▶ **Selected text**:
Thank You and Goodbye, Brennan Manning


Brennan ManningI just learned that yesterday, April 12, 2013, Christian author, speaker and evangelist Brennan Manning died. He was 78-years-old. He had been in severely declining health these past few years, so in one sense, his death isn’t a shock. But on the other hand, I’ve been in state of saddened joy today, pained at his parting but so thankful for Brennan’s life, his witness, and the huge impact he has had on me.

I first encountered Brennan Manning’s writing when a dear, sweet lady from the church I was serving gave me a copy of The Ragamuffin Gospel. She enthusiastically told me that this book had changed her life, and as a part of her ministry, she gave away copies to people she knew would appreciate it. Well, when someone gives a book with the preface this changed my life, I’m going to read it. And read it I did. I consumed it. It was a tremendously healing, landscape-opening book for me that invited me into the depth and power of God’s grace, the gospel of Jesus Christ, in a way I had never seen before. It was rugged and gentle, uplifting and earthy, orthodox and un-orthodox all at the same time. The essential message is simple: Jesus came for ragamuffins, and we are all ragamuffins, tenderly and furiously loved by God, no matter the degree of our fallenness, self-loathing, doubt, or the damage done to us by the Pharisees from without and within.

▶ **Stored entries**:
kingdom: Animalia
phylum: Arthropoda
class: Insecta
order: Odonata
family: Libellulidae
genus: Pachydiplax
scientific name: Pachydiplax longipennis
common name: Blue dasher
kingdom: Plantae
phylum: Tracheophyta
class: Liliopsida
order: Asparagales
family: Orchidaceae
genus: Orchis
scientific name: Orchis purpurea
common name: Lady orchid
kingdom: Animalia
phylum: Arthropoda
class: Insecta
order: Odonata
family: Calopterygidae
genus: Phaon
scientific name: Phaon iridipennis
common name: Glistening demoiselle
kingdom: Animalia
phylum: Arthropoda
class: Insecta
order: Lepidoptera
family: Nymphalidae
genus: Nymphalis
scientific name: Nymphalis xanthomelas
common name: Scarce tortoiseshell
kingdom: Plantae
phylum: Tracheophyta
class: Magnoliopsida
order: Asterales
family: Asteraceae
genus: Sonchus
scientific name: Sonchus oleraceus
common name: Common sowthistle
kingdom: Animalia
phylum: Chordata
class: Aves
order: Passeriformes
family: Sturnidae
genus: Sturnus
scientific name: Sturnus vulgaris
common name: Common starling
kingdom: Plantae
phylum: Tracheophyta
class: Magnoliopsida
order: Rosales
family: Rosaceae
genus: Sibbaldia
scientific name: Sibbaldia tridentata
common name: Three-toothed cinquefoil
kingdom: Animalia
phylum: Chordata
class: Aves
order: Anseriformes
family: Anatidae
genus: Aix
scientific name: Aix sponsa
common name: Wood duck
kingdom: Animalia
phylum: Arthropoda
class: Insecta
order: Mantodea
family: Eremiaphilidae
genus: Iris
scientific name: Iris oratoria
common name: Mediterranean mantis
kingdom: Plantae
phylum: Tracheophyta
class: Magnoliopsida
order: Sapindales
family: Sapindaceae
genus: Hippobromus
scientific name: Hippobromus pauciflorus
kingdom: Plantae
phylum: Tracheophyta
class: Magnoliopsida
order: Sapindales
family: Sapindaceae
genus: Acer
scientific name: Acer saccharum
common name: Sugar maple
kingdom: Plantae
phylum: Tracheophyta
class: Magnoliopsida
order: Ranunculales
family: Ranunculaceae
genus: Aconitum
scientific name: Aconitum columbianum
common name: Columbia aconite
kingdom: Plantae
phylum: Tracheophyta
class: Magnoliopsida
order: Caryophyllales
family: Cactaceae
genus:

▶ **Written request A**:
Rewrite the paragraph of the Brennan Manning tribute that begins "I first encountered Brennan Manning’s writing" in a shorter form that keeps its main facts.
▶ **Written request B**:
Pick up the Brennan Manning tribute after its last sentence and continue it.
The items have no connection to the Brennan Manning tribute.

▶ **Result A**:
The writer first met Brennan Manning’s work when a woman from the church the writer was serving gave over a copy of The Ragamuffin Gospel. She said it had changed her life and gave copies away as part of her ministry. The writer devoured it and found it deeply healing. It opened up God’s grace and the gospel of Jesus Christ in a new way, both rugged and gentle, orthodox and unorthodox. Its core message is that Jesus came for ragamuffins, and all of us are ragamuffins, loved tenderly and fiercely by God whatever our fallenness, self-loathing, doubt or the harm the Pharisees have done to us from without and within.

▶ **Result B**:
But the most compelling aspect of Brennan Manning’s message was the reality that he, himself was the poster boy par excellence for the gospel of grace he preached. Of all the authors I have read and respected, Brennan’s life is one of the most enigmatic and scandalous. As a young man, he became a Franciscan priest and scholar. Then he succumbed to alcoholism. After entering into treatment, he left his ordination and got married. 25 years later he divorced, his life riddled before, during, and after by alcohol, depression, and deception. He was always a Roman Catholic, and yet preached an evangelical gospel of grace by faith. He was a priest with and without the cloth, a vagabond preacher, saintly, a desperate sinner, an outcast, yet loved and admired, a failure, and still an astounding picture of a life saved and kept by grace. That’s why I will always love and admire Brennan Manning.

Through all of this, Brennan struggled to affirm and preach that yes, God loves and embraces us ragamuffins just as we are, not as we should be. If anyone’s life was a testimony of radically clinging to this grace of God in the midst of pain, shame, victory and defeat it was Brennan Manning.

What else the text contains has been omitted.